◆ Assigned task ◆
Quote exactly and only this range of lines in the data below: the line that holds "FIGURE 1 | Changes" to the line that holds "FIGURE 4 | Maternal", both included.
BEGIN Provided material
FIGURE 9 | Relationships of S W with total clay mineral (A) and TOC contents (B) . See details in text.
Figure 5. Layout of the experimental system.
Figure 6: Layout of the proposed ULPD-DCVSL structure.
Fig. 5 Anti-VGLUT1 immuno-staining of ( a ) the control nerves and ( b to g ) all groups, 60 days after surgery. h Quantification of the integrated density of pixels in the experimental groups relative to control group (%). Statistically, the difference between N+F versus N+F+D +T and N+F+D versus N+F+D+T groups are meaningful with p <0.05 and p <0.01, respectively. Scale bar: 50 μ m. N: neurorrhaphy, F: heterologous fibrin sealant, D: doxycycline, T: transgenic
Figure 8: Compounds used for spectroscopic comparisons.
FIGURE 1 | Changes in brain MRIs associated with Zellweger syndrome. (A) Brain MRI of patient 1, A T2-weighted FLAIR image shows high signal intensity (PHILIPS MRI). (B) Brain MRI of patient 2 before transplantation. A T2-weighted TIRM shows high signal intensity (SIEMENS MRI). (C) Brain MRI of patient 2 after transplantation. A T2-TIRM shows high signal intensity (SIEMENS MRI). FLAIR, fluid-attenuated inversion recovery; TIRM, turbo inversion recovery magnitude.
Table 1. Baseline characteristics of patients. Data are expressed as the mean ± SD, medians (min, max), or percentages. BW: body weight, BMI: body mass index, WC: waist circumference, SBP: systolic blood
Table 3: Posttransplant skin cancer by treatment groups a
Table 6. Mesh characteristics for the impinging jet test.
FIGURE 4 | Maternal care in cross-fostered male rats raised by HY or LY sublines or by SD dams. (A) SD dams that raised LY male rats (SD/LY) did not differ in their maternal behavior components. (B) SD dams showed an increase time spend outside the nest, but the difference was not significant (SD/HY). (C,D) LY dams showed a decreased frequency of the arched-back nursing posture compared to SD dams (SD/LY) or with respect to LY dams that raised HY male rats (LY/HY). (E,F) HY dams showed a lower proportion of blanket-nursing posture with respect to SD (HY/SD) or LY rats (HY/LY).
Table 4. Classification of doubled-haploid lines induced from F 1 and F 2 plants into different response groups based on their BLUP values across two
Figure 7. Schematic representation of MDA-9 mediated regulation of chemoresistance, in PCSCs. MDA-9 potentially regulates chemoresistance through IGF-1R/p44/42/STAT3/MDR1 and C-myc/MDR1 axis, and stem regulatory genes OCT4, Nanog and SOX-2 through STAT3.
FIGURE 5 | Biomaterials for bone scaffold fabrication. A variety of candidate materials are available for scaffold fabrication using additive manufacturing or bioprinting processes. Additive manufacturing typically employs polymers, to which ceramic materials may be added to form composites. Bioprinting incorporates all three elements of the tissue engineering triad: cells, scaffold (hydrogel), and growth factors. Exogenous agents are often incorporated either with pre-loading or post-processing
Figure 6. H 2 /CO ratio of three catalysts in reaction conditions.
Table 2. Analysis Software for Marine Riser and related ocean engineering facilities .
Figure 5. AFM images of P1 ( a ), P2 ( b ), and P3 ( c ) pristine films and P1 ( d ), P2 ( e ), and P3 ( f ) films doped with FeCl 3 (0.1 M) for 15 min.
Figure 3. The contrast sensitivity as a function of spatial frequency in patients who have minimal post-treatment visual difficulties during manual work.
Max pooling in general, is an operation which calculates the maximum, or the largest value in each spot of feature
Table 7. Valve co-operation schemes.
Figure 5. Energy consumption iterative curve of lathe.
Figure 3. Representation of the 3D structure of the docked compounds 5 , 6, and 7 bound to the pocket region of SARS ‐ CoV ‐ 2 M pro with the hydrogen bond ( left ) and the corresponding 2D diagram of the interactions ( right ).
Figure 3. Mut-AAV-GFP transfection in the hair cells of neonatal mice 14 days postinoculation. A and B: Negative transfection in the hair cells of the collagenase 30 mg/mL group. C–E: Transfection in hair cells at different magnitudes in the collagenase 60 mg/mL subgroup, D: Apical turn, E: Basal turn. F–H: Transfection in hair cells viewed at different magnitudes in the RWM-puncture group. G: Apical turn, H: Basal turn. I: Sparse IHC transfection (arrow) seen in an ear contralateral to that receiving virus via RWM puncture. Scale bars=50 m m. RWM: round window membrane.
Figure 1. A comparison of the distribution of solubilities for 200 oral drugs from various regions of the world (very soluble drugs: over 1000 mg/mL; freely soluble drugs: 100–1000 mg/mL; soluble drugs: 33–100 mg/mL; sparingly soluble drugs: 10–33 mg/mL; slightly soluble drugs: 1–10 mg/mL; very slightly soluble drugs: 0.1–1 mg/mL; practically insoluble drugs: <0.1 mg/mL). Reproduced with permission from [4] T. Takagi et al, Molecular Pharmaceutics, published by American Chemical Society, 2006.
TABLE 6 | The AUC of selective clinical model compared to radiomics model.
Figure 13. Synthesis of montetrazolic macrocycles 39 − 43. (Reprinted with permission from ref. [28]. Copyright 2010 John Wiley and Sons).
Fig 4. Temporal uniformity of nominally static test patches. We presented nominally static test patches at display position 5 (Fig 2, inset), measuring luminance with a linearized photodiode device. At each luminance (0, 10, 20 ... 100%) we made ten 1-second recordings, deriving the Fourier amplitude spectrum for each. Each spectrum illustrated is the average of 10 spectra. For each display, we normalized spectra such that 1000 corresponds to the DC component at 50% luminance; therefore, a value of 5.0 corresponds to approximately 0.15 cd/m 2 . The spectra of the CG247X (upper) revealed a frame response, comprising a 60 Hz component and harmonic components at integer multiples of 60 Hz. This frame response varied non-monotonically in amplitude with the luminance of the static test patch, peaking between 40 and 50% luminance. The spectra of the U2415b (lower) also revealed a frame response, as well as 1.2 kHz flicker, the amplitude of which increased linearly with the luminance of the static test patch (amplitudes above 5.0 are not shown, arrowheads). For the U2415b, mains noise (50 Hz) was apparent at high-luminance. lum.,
END Provided material
◆ Response to the task ◆
FIGURE 1 | Changes in brain MRIs associated with Zellweger syndrome. (A) Brain MRI of patient 1, A T2-weighted FLAIR image shows high signal intensity (PHILIPS MRI). (B) Brain MRI of patient 2 before transplantation. A T2-weighted TIRM shows high signal intensity (SIEMENS MRI). (C) Brain MRI of patient 2 after transplantation. A T2-TIRM shows high signal intensity (SIEMENS MRI). FLAIR, fluid-attenuated inversion recovery; TIRM, turbo inversion recovery magnitude.
Table 1. Baseline characteristics of patients. Data are expressed as the mean ± SD, medians (min, max), or percentages. BW: body weight, BMI: body mass index, WC: waist circumference, SBP: systolic blood
Table 3: Posttransplant skin cancer by treatment groups a
Table 6. Mesh characteristics for the impinging jet test.
FIGURE 4 | Maternal care in cross-fostered male rats raised by HY or LY sublines or by SD dams. (A) SD dams that raised LY male rats (SD/LY) did not differ in their maternal behavior components. (B) SD dams showed an increase time spend outside the nest, but the difference was not significant (SD/HY). (C,D) LY dams showed a decreased frequency of the arched-back nursing posture compared to SD dams (SD/LY) or with respect to LY dams that raised HY male rats (LY/HY). (E,F) HY dams showed a lower proportion of blanket-nursing posture with respect to SD (HY/SD) or LY rats (HY/LY).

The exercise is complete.